Microsoft CEO Plays Down Google Threat
Microsoft Chief Executive Steve Ballmer, in Tokyo to launch new Windows Live services, played down the threat of Google on Thursday, denying the rival was ahead in any way but in online searches.
"Google is not ahead of us," he told reporters at a Tokyo hotel. "In the area of search specifically, Google would lead."
Microsoft Corp. on Thursday began offering its Windows Live programming package for e-mail, instant messaging, blogging and photo-sharing in Japan. The product was announced in the U.S. Tuesday.
On Monday, Google Inc., which already offers similar services online for personal computers, said it will offer a new free software package for mobile devices called Android, scheduled to hit the market during the second half of next year.
Google is offering its technology to handset manufacturers so consumers will be able to use Google's search engine, e-mail and maps on mobile devices as easily as on personal computers.
Ballmer said it was difficult to comment on Google's mobile plans because they were still "just words on paper" that had yet to begin.
Ballmer expressed hopes for Microsoft's business in Japan, noting that Japanese consumers were ahead of the rest of the world in accessing the Internet on cell phones because of the popularity of the "i-mode" Net-linking mobile service that NTT DoCoMo launched in February 1999.
But Ballmer acknowledged Microsoft expects to continue to lose money in its global online business for some time. Although online advertising revenue is growing, Microsoft is still "in an investment mode" in online businesses, he said.

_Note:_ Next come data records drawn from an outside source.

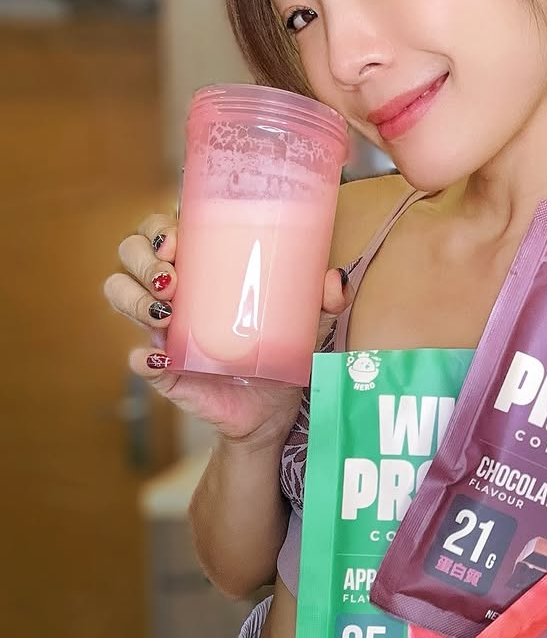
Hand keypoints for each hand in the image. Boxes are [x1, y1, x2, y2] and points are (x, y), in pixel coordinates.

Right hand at [103, 212, 349, 445]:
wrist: (273, 410)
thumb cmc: (281, 352)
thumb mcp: (307, 323)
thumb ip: (323, 300)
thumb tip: (335, 279)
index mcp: (202, 271)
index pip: (161, 231)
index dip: (158, 227)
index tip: (178, 238)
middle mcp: (174, 293)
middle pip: (130, 253)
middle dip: (142, 258)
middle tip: (172, 277)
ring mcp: (163, 331)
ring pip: (119, 294)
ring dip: (134, 298)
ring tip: (165, 313)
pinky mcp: (165, 371)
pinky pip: (137, 361)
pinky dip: (141, 358)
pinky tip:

A Microsoft Japan official demonstrated some Windows Live features, including how 20 digital photos of a waterfall taken from various angles could be edited into a seamless panoramic photo, and then uploaded on a blog -- all for free.
More than a dozen Japanese companies have signed on as partners for Windows Live, including top telecommunications company Nippon Telegraph and Telephone Corp., mobile and Internet services company Softbank Corp. and electronics maker NEC Corp., according to Redmond, Wash.-based Microsoft.